If you have seen “Where to Invade Next” or are thinking of seeing it, the following video is also worth seeing. It is of an interview in which he discusses the making of the film and its meaning.


Saturday, February 6, 2016

Wall Street: “Their business model is fraud.”

Bernie Sanders said those words this last week about Wall Street when he was in Durham, New Hampshire: “Their business model is fraud.”

I recently saw the film, “The Big Short,” based on Michael Lewis' book, and came away from it with the same feelings as I had about Bernie's statement: “How can anyone not see it?”

Elizabeth Warren said not long ago that people do see it, very clearly.
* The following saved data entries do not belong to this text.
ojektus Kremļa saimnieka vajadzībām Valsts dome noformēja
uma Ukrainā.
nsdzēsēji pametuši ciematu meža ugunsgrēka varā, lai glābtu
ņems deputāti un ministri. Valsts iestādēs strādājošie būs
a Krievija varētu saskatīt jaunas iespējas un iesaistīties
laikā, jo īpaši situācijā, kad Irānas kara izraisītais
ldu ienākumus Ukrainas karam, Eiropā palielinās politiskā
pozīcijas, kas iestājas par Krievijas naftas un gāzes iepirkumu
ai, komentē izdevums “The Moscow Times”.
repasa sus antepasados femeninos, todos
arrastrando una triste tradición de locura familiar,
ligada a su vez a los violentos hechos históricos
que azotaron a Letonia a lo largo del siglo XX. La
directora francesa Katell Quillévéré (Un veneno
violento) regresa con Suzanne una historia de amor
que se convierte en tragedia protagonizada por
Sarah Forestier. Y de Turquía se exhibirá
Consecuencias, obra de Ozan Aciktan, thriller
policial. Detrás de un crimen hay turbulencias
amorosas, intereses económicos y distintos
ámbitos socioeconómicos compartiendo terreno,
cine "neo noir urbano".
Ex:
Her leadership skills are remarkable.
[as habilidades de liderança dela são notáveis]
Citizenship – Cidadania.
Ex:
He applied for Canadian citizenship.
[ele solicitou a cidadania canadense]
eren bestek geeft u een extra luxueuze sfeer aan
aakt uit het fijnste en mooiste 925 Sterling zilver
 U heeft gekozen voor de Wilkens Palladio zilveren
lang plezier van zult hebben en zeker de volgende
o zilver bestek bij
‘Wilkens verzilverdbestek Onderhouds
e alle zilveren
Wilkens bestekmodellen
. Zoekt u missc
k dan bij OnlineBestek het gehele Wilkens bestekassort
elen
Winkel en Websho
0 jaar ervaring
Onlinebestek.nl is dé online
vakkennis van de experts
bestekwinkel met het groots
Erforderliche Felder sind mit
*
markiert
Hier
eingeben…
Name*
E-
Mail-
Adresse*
She said it directly, and simply, as is her way.

I hope and think that her observation is correct, but I also understand Mark Twain's observation of our remarkable ability to stumble over the truth and then to get up and to keep on running as if nothing had happened.

Monday, January 25, 2016

Truth vs. the Establishment and the Professional Punditry


It seems to me that what is missing from the viewpoint of the establishment in the current intense discussion of the USA presidential candidates is the understanding that it has been shown to be false.
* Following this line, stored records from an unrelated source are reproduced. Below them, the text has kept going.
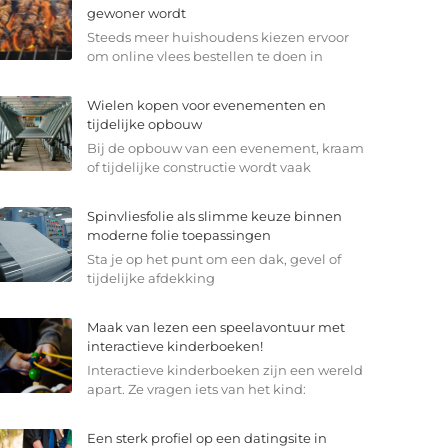
gewoner wordt
Steeds meer huishoudens kiezen ervoor
om online vlees bestellen te doen in
Wielen kopen voor evenementen en
tijdelijke opbouw
Bij de opbouw van een evenement, kraam
of tijdelijke constructie wordt vaak
Spinvliesfolie als slimme keuze binnen
moderne folie toepassingen
Sta je op het punt om een dak, gevel of
tijdelijke afdekking
Maak van lezen een speelavontuur met
interactieve kinderboeken!
Interactieve kinderboeken zijn een wereld
apart. Ze vragen iets van het kind:
Een sterk profiel op een datingsite in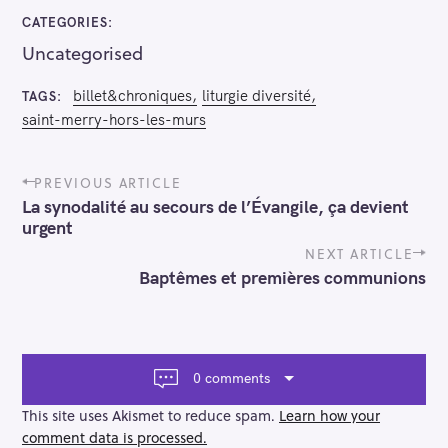
S
CATEGORIES
e
Uncategorised
a
r
billet&chroniques
liturgie diversité
TAGS
c
saint-merry-hors-les-murs
h
f
P
PREVIOUS ARTICLE
o
o
La synodalité au secours de l’Évangile, ça devient
s
r
urgent
t
:
n
NEXT ARTICLE
a
Baptêmes et premières communions
v
i
g
a
t
0 comments
i
o
This site uses Akismet to reduce spam.
Learn how your
n
comment data is processed.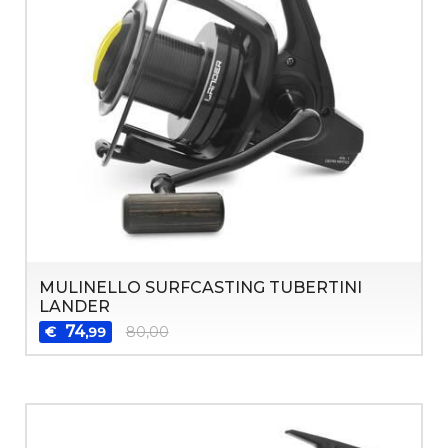
MULINELLO SURFCASTING TUBERTINI
LANDER
74
€
80,00
,99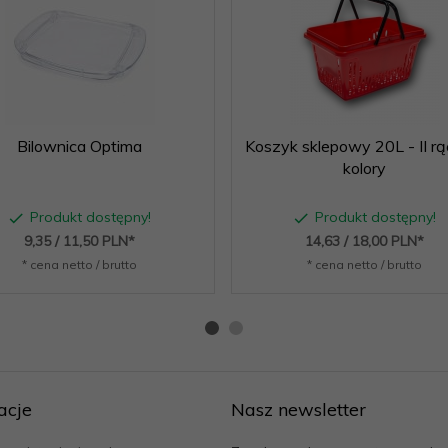
Bilownica Optima
Koszyk sklepowy 20L - II rą
kolory
Produkt dostępny!
Produkt dostępny!
9,
35
/ 11,50
PLN*
14,
63
/ 18,00
PLN*
* cena netto / brutto
* cena netto / brutto
acje
Nasz newsletter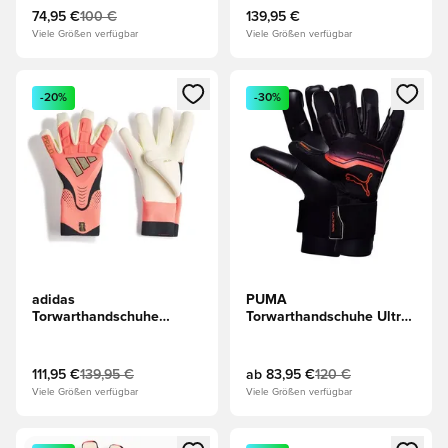
Blau/Juwelblau
Weiß/Schwarz/Solar Turbo
74,95 €
100 €
139,95 €
Viele Größen verfügbar
Viele Größen verfügbar
Öffnet ein neues Fenster zum Anmelden oder Registrieren al
Öffnet ein neues Fenster zum 
-20%
-30%
adidas
PUMA
Torwarthandschuhe
Torwarthandschuhe Ultra
Predator Pro Hybrid Road
Ultimativ Hybrid Eclipse -
to Glory - Solar
Schwarz/Rot
Turbo/Weiß/Gold
111,95 €
139,95 €
ab
83,95 €
120 €
Viele Größen verfügbar
Viele Größen verfügbar
Öffnet ein neues Fenster zum Anmelden oder Registrieren al
Öffnet ein neues Fenster zum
I mean by “establishment” the existing group of people who consider their money and their self-esteem and power to be real, true, legitimate, benign.

They haven't quite realized the validity and extent of our perception of the establishment's falsity in every walk of life - in the academy, politics, the USA's wars, medicine, law, business, law enforcement, prisons, drug laws, police, finance, education, entertainment, sports, TV, radio, newspapers, the military.

It is like the fairy tale in which an emperor and his dependents are experiencing a child point out what every body else can see - but they themselves have not yet registered it, have not yet been able to see what everyone else can now see very clearly. They have an inkling, but they haven't yet grasped the fact of their own destitution.




Monday, January 11, 2016

"I'm Dying"


A friend said to me recently “I'm dying.” She's ninety years old and in precarious health, so it's likely that she will die any day now. She said it in that sober way of people who have done a lot of thinking in preparation for the event. I recognized what she was saying immediately because dying has been the central question of my own life for over fifty years now.

What surprized me was how good her statement felt. It was true, and she was sharing it with me, and it was helping us both to hear it said, to acknowledge it, to deal with it. We would help each other with dying, help each other out at the end, like God's spies, a phrase that she has used with me. It felt good to hear her say “I'm dying.”

Conversely, I now see what a down, what a drag, what a frustration, it is to be with people who don't believe they will die.